In bag-of-words model, I know we should remove stopwords and punctuation before training. But in RNN model, if I want to do text classification, should I remove stopwords too ?

Nils Cao
  • 1,409
  • 2
  • 15
  • 23

2 Answers2

2

This depends on what your model classifies. If you're doing something in which the classification is aided by stop words -- some level of syntax understanding, for instance -- then you need to either leave in the stop words or alter your stop list, such that you don't lose that information. For instance, cutting out all verbs of being (is, are, should be, ...) can mess up a NN that depends somewhat on sentence structure.

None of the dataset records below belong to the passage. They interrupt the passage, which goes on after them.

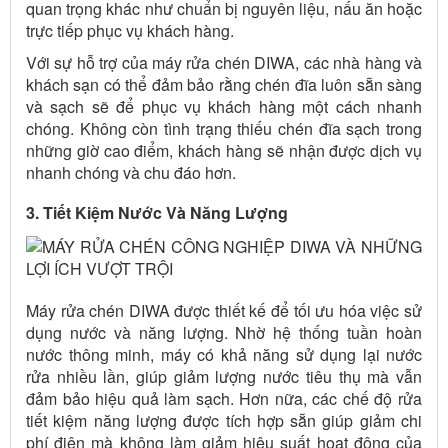
quan trọng khác như chuẩn bị nguyên liệu, nấu ăn hoặc
trực tiếp phục vụ khách hàng.
Với sự hỗ trợ của máy rửa chén DIWA, các nhà hàng và
khách sạn có thể đảm bảo rằng chén đĩa luôn sẵn sàng
và sạch sẽ để phục vụ khách hàng một cách nhanh
chóng. Không còn tình trạng thiếu chén đĩa sạch trong
những giờ cao điểm, khách hàng sẽ nhận được dịch vụ
nhanh chóng và chu đáo hơn.
3. Tiết Kiệm Nước Và Năng Lượng
Máy rửa chén DIWA được thiết kế để tối ưu hóa việc sử
dụng nước và năng lượng. Nhờ hệ thống tuần hoàn
nước thông minh, máy có khả năng sử dụng lại nước
rửa nhiều lần, giúp giảm lượng nước tiêu thụ mà vẫn
đảm bảo hiệu quả làm sạch. Hơn nữa, các chế độ rửa
tiết kiệm năng lượng được tích hợp sẵn giúp giảm chi
phí điện mà không làm giảm hiệu suất hoạt động của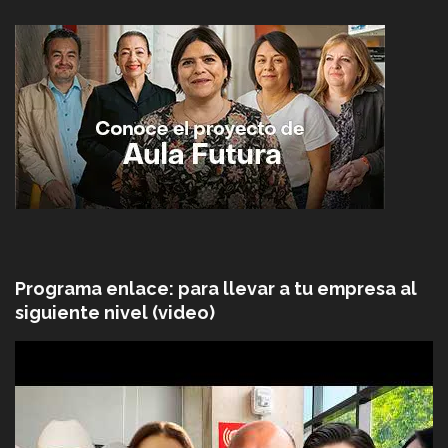
Programa enlace: para llevar a tu empresa al
siguiente nivel (video)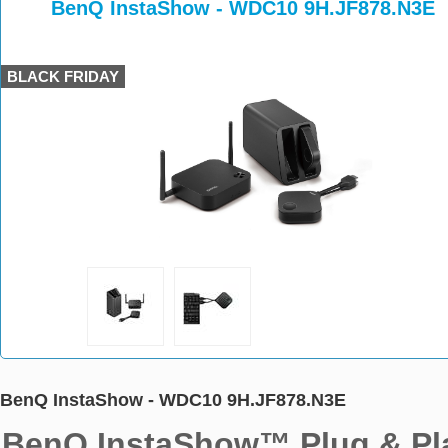
>
>
>
BenQ InstaShow - WDC10 9H.JF878.N3E
BLACK FRIDAY
BenQ InstaShow - WDC10 9H.JF878.N3E
BenQ InstaShow™ Plug & Pla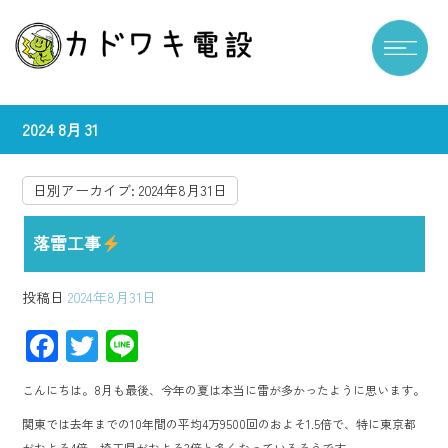
2024 8月 31
日別アーカイブ:
2024年8月31日
落雷工事
投稿日
2024年8月31日
F
T
Li
ac
wi
ne
こんにちは。8月も最後、今年の夏は本当に雷が多かったように思います。
e
tt
関東では去年までの10年間の平均4万9500回のおよそ1.5倍で、特に東京都
b
er
がおよそ4倍、埼玉県がおよそ3倍と多くなっているそうです。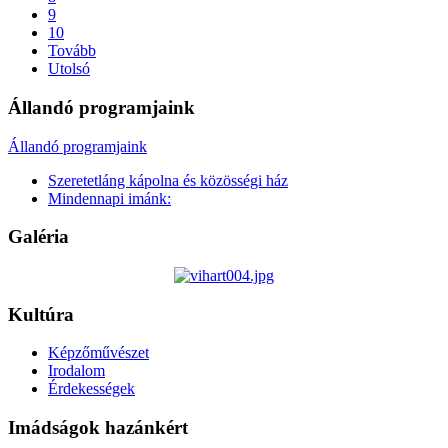
9
10
Tovább
Utolsó
Állandó programjaink
Állandó programjaink
Szeretetláng kápolna és közösségi ház
Mindennapi imánk:
Galéria
Kultúra
Képzőművészet
Irodalom
Érdekességek
Imádságok hazánkért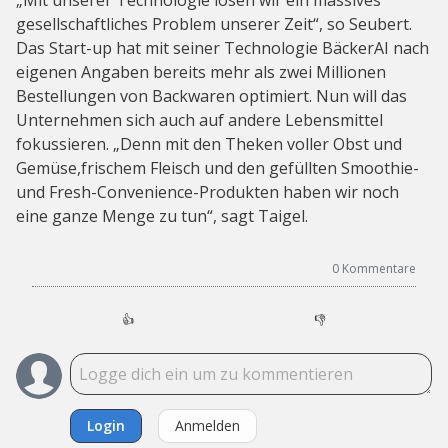
„Mit unserer Technologie lösen wir ein massives
gesellschaftliches Problem unserer Zeit“, so Seubert.
Das Start-up hat mit seiner Technologie BäckerAI nach
eigenen Angaben bereits mehr als zwei Millionen
Bestellungen von Backwaren optimiert. Nun will das
Unternehmen sich auch auf andere Lebensmittel
fokussieren. „Denn mit den Theken voller Obst und
Gemüse,frischem Fleisch und den gefüllten Smoothie-
und Fresh-Convenience-Produkten haben wir noch
eine ganze Menge zu tun“, sagt Taigel.
0
Kommentare
👍
👎
Login
Anmelden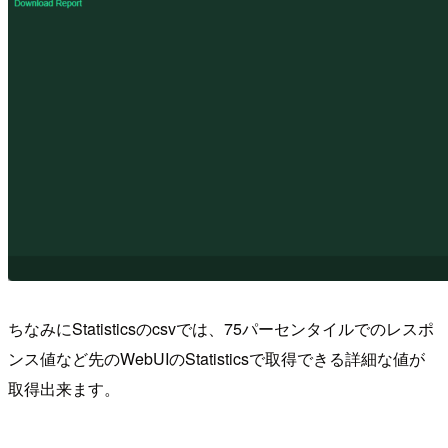
ちなみにStatisticsのcsvでは、75パーセンタイルでのレスポ
ンス値など先のWebUIのStatisticsで取得できる詳細な値が
取得出来ます。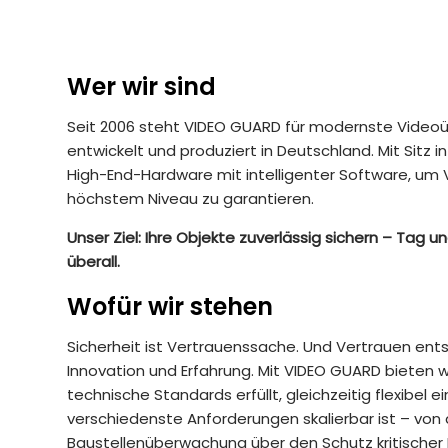
Wer wir sind
Seit 2006 steht VIDEO GUARD für modernste Vide
entwickelt und produziert in Deutschland. Mit Sitz i
High-End-Hardware mit intelligenter Software, u
höchstem Niveau zu garantieren.
Unser Ziel: Ihre Objekte zuverlässig sichern – Tag 
überall.
Wofür wir stehen
Sicherheit ist Vertrauenssache. Und Vertrauen ents
Innovation und Erfahrung. Mit VIDEO GUARD bieten 
technische Standards erfüllt, gleichzeitig flexibel e
verschiedenste Anforderungen skalierbar ist – von 
Baustellenüberwachung über den Schutz kritischer In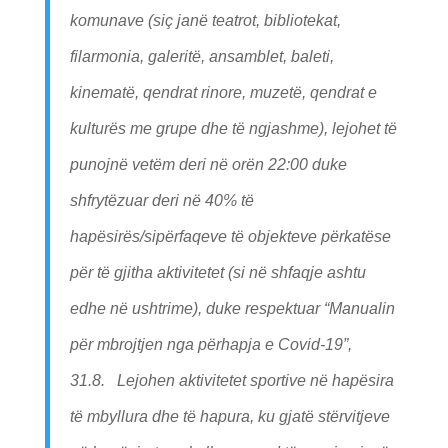
komunave (siç janë teatrot, bibliotekat,
filarmonia, galeritë, ansamblet, baleti,
kinematë, qendrat rinore, muzetë, qendrat e
kulturës me grupe dhe të ngjashme), lejohet të
punojnë vetëm deri në orën 22:00 duke
shfrytëzuar deri në 40% të
hapësirës/sipërfaqeve të objekteve përkatëse
për të gjitha aktivitetet (si në shfaqje ashtu
edhe në ushtrime), duke respektuar “Manualin
për mbrojtjen nga përhapja e Covid-19”,
31.8. Lejohen aktivitetet sportive në hapësira
të mbyllura dhe të hapura, ku gjatë stërvitjeve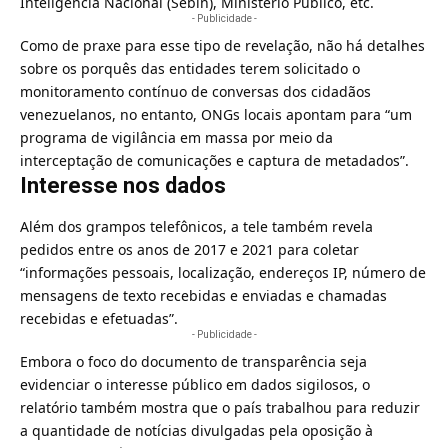
Inteligência Nacional (Sebin), Ministério Público, etc.
- Publicidade -
Como de praxe para esse tipo de revelação, não há detalhes
sobre os porquês das entidades terem solicitado o
monitoramento contínuo de conversas dos cidadãos
venezuelanos, no entanto, ONGs locais apontam para “um
programa de vigilância em massa por meio da
interceptação de comunicações e captura de metadados”.
Interesse nos dados
Além dos grampos telefônicos, a tele também revela
pedidos entre os anos de 2017 e 2021 para coletar
“informações pessoais, localização, endereços IP, número de
mensagens de texto recebidas e enviadas e chamadas
recebidas e efetuadas”.
- Publicidade -
Embora o foco do documento de transparência seja
evidenciar o interesse público em dados sigilosos, o
relatório também mostra que o país trabalhou para reduzir
a quantidade de notícias divulgadas pela oposição à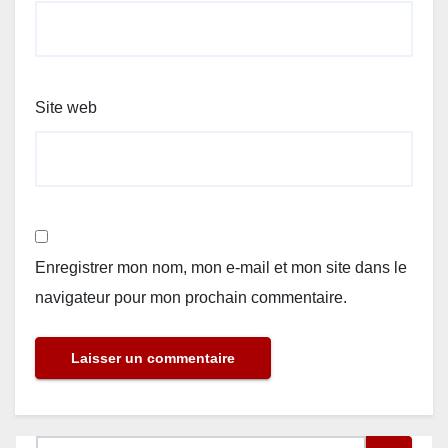
Site web
Enregistrer mon nom, mon e-mail et mon site dans le
navigateur pour mon prochain commentaire.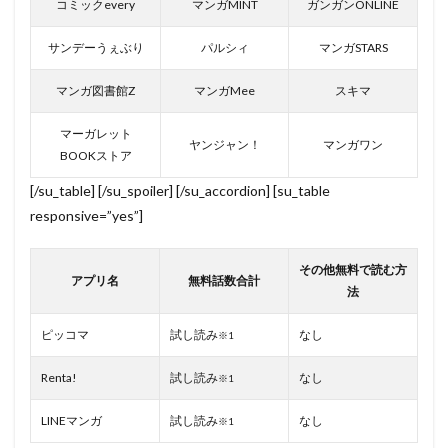
コミックevery
マンガMINT
ガンガンONLINE
サンデーうぇぶり
パルシィ
マンガSTARS
マンガ図書館Z
マンガMee
スキマ
マーガレット
ヤンジャン！
マンガワン
BOOKストア
[/su_table] [/su_spoiler] [/su_accordion] [su_table
responsive=”yes”]
その他無料で読む方
アプリ名
無料話数合計
法
ピッコマ
試し読み
なし
※1
Renta!
試し読み
なし
※1
LINEマンガ
試し読み
なし
※1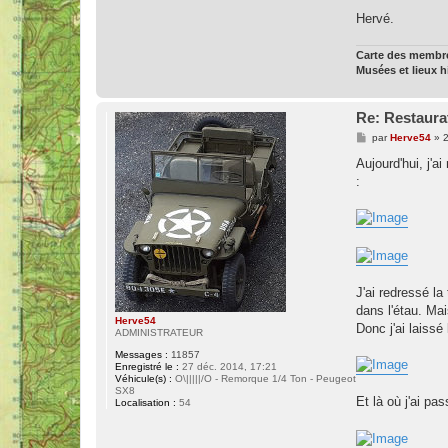
Hervé.
Carte des memb
Musées et lieux 
Re: Restaura
M
par
Herve54
»
2
e
s
Aujourd'hui, j'a
s
:
a
g
e
J'ai redressé la
dans l'étau. Mai
Herve54
Donc j'ai laissé
ADMINISTRATEUR
Messages :
11857
Enregistré le :
27 déc. 2014, 17:21
Véhicule(s) :
O\|||||/O - Remorque 1/4 Ton - Peugeot
SX8
Et là où j'ai pa
Localisation :
54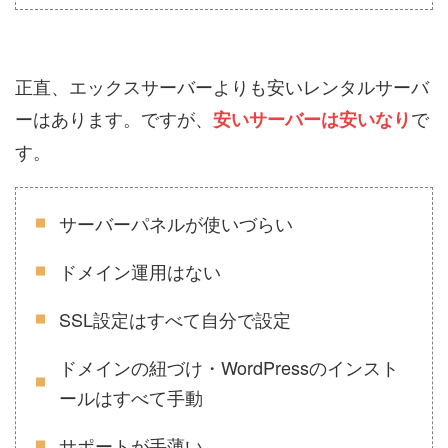
正直、エックスサーバーよりも安いレンタルサーバ
ーはあります。ですが、
で
安いサーバーは安いなり
す。
サーバーパネルが使いづらい
ドメイン運用はない
SSL設定はすべて自分で設定
ドメインの紐づけ・WordPressのインスト
ールはすべて手動
サポートが手薄い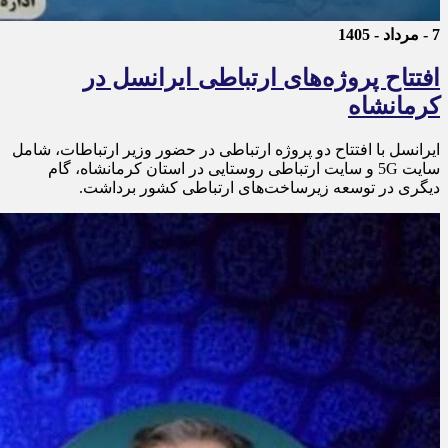
7 - مرداد - 1405
افتتاح پروژه‌های ارتباطی ایرانسل در
کرمانشاه
ایرانسل با افتتاح دو پروژه ارتباطی در حضور وزیر ارتباطات، شامل
سایت 5G و سایت ارتباطی روستایی در استان کرمانشاه، گام
دیگری در توسعه زیرساخت‌های ارتباطی کشور برداشت.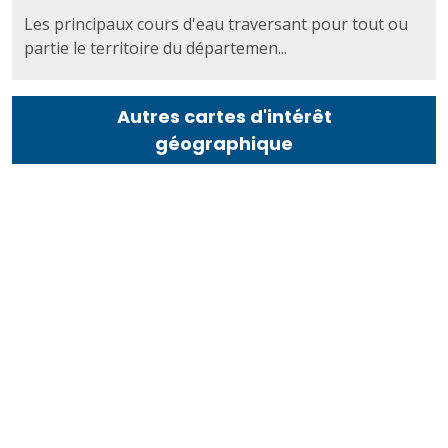
Les principaux cours d'eau traversant pour tout ou
partie le territoire du départemen...
Autres cartes d'intérêt
géographique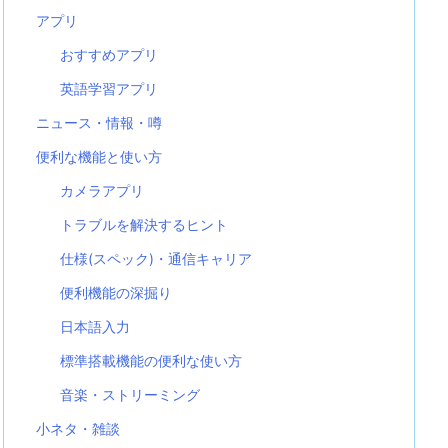
アプリ
おすすめアプリ
英語学習アプリ
ニュース・情報・噂
便利な機能と使い方
カメラアプリ
トラブルを解決するヒント
仕様(スペック)・通信キャリア
便利機能の深掘り
日本語入力
標準搭載機能の便利な使い方
音楽・ストリーミング
小ネタ・雑談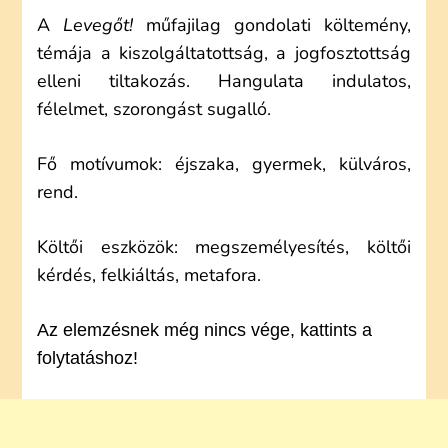
A
Levegőt!
műfajilag gondolati költemény,
témája a kiszolgáltatottság, a jogfosztottság
elleni tiltakozás. Hangulata indulatos,
félelmet, szorongást sugalló.
Fő motívumok: éjszaka, gyermek, külváros,
rend.
Költői eszközök: megszemélyesítés, költői
kérdés, felkiáltás, metafora.
Az elemzésnek még nincs vége, kattints a
folytatáshoz!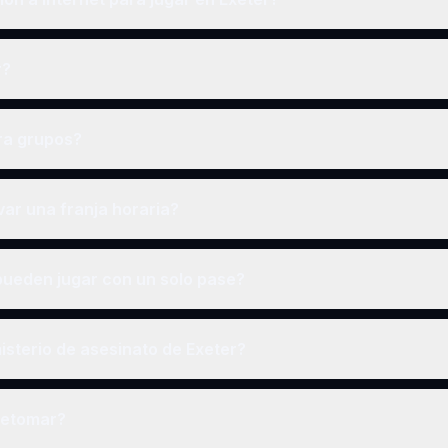
r?
ra grupos?
ar una franja horaria?
ueden jugar con un solo pase?
sterio de asesinato de Exeter?
retomar?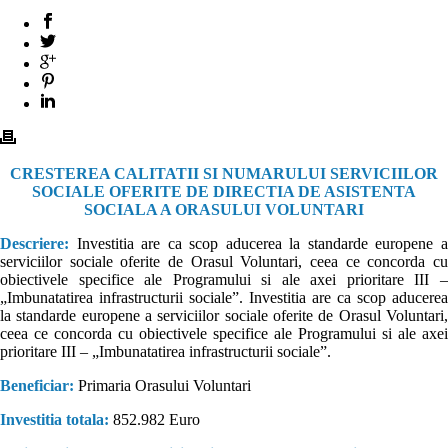
CRESTEREA CALITATII SI NUMARULUI SERVICIILOR
SOCIALE OFERITE DE DIRECTIA DE ASISTENTA
SOCIALA A ORASULUI VOLUNTARI
Descriere:
Investitia are ca scop aducerea la standarde europene 
serviciilor sociale oferite de Orasul Voluntari, ceea ce concorda cu
obiectivele specifice ale Programului si ale axei prioritare III –
„Imbunatatirea infrastructurii sociale”. Investitia are ca scop aducerea
la standarde europene a serviciilor sociale oferite de Orasul Voluntari,
ceea ce concorda cu obiectivele specifice ale Programului si ale axei
prioritare III – „Imbunatatirea infrastructurii sociale”.
Beneficiar:
Primaria Orasului Voluntari
Investitia totala:
852.982 Euro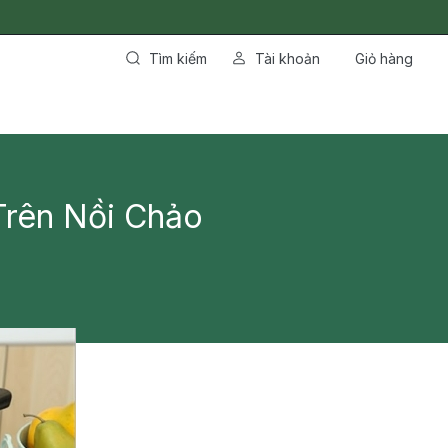
Tìm kiếm
Tài khoản
Giỏ hàng
Trên Nồi Chảo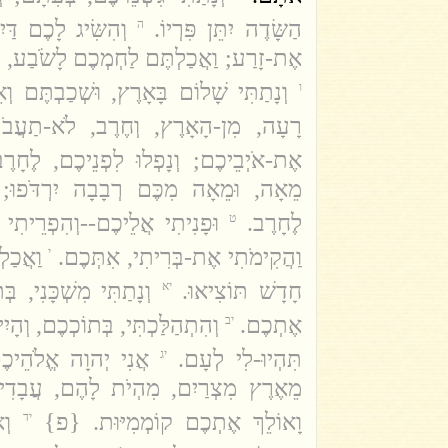
הַשָּׂדֶה יִתֵּן פִּרְיוֹ.
וְהִשִּׂיג לָכֶם דַּי
ה
אֶת-זָרַע; וַאֲכַלְתֶּם לַחְמְכֶם לָשֹׂבַע, ו.
וְנָתַתִּי שָׁלוֹם בָּאָרֶץ, וּשְׁכַבְתֶּם וְא
ו
רָעָה, מִן-הָאָרֶץ, וְחֶרֶב, לֹא-תַעֲבֹ.
אֶת-אֹיְבֵיכֶם; וְנָפְלוּ לִפְנֵיכֶם, לֶחָר.
מֵאָה, וּמֵאָה מִכֶּם רְבָבָה יִרְדֹּפוּ; ,
לֶחָרֶב.
וּפָנִיתִי אֲלֵיכֶם--וְהִפְרֵיתִ;
ט
וַהֲקִימֹתִי אֶת-בְּרִיתִי, אִתְּכֶם.
וַאֲכַלְ
י
חָדָשׁ תּוֹצִיאוּ.
וְנָתַתִּי מִשְׁכָּנִי, ,
יא
אֶתְכֶם.
וְהִתְהַלַּכְתִּי, בְּתוֹכְכֶם, וְ,
יב
תִּהְיוּ-לִי לְעָם.
אֲנִי יְהוָה אֱלֹהֵי
יג
מֵאֶרֶץ מִצְרַיִם, מִהְיֹת לָהֶם, עֲבָדִי,
וָאוֹלֵךְ אֶתְכֶם קוֹמְמִיּוּת. {פ}
וְ
יד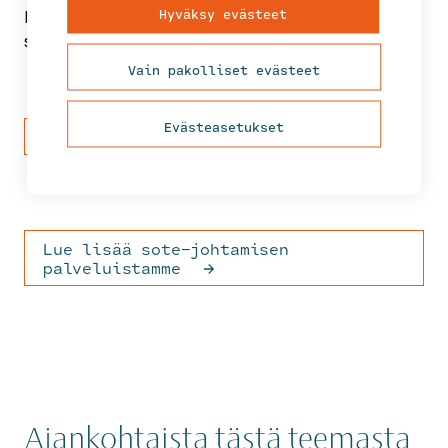
Hyväksy evästeet
luoda innostavaa ilmapiirin tehdä merkityksellistä
sotealan työtä.
Vain pakolliset evästeet
Evästeasetukset
Lataa webinaaritallenne
Lue lisää sote-johtamisen
palveluistamme
Ajankohtaista tästä teemasta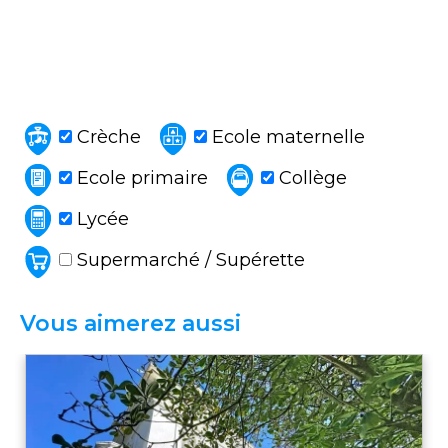
Crèche
Ecole maternelle
Ecole primaire
Collège
Lycée
Supermarché / Supérette
Vous aimerez aussi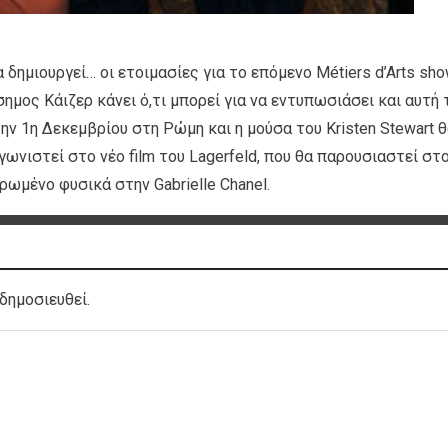
α δημιουργεί… οι ετοιμασίες για το επόμενο Métiers d’Arts sh
σημος Κάιζερ κάνει ό,τι μπορεί για να εντυπωσιάσει και αυτή 
ην 1η Δεκεμβρίου στη Ρώμη και η μούσα του Kristen Stewart 
ωνιστεί στο νέο film του Lagerfeld, που θα παρουσιαστεί στ
ρωμένο φυσικά στην Gabrielle Chanel.
δημοσιευθεί.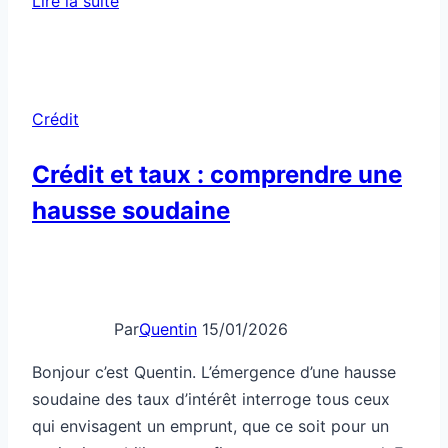
Lire la suite
banquier
espère
que
tu
Crédit
ne
liras
Crédit et taux : comprendre une
jamais
hausse soudaine
ça
Par
Quentin
15/01/2026
Bonjour c’est Quentin. L’émergence d’une hausse
soudaine des taux d’intérêt interroge tous ceux
qui envisagent un emprunt, que ce soit pour un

However, if your classification is topic-based (as suggested by your bag-of-words reference), then treat the input the same way: remove those pesky stop words before they burn valuable training time.

Prune
  • 76,765
  • 14
  • 60
  • 81
  • That's not an elaboration; it's a separate question, dependent on your application specifics. Please raise it appropriately. – Prune Sep 26 '18 at 15:58
  • 1
    `If you working with LSTM’s or other models which capture the semantic meaning and the meaning of a word depends on the context of the previous text, then it becomes important not to remove stopwords.` https://towardsdatascience.com/why-you-should-avoid-removing-stopwords-aa7a353d2a52 – Abhijeet Dec 20 '19 at 06:51
0
  • Do not remove SW, as they add new information(context-awareness) to the sentence (viz., text summarization, machine/language translation, language modeling, question-answering)
  • Remove SW if we want only general idea of the sentence (viz., sentiment analysis, language/text classification, spam filtering, caption generation, auto-tag generation, topic/document
rohan goli
  • 116
  • 4